YOUR GOAL ▸ Copy everything in the records exactly; the pictures stay out.

GIVEN INFORMATION ▸
- - - - - - -

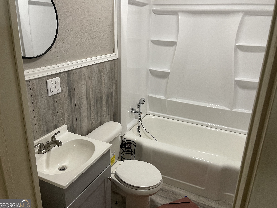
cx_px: 142
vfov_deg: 53.1
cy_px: 102
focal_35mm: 26
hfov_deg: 67.3
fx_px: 208
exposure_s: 1/60
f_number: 1.6
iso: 100
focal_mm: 5.1
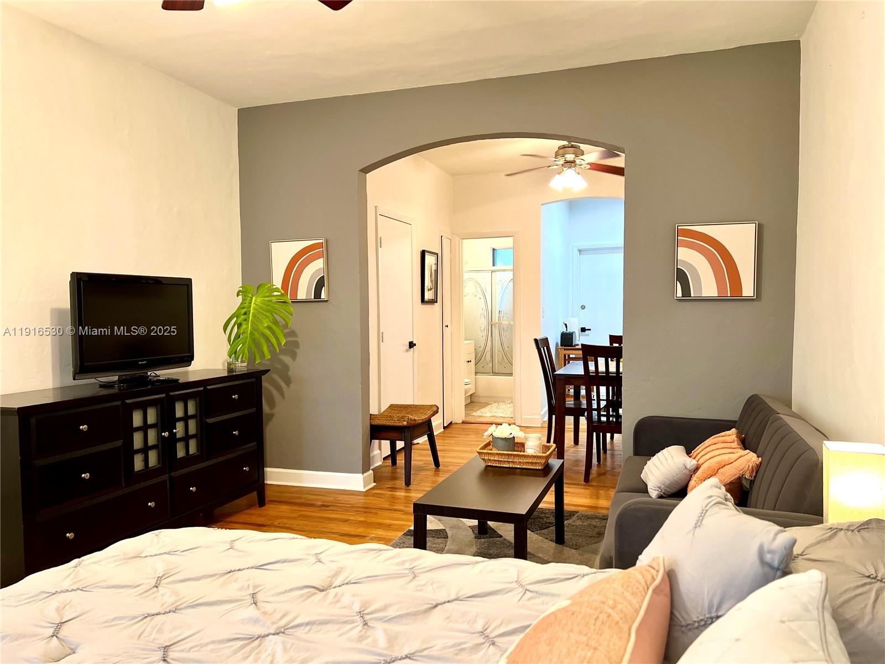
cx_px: 442
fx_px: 665
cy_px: 332
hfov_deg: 67.3
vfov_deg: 53.1
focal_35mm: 26
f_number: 1.5
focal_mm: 5.7
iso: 160
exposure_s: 1/60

- - - - - - -

EXERCISE RESULT ▸
cx_px: 142
vfov_deg: 53.1
cy_px: 102
focal_35mm: 26
hfov_deg: 67.3
fx_px: 208
exposure_s: 1/60
f_number: 1.6
iso: 100
focal_mm: 5.1
cx_px: 442
fx_px: 665
cy_px: 332
hfov_deg: 67.3
vfov_deg: 53.1
focal_35mm: 26
f_number: 1.5
focal_mm: 5.7
iso: 160
exposure_s: 1/60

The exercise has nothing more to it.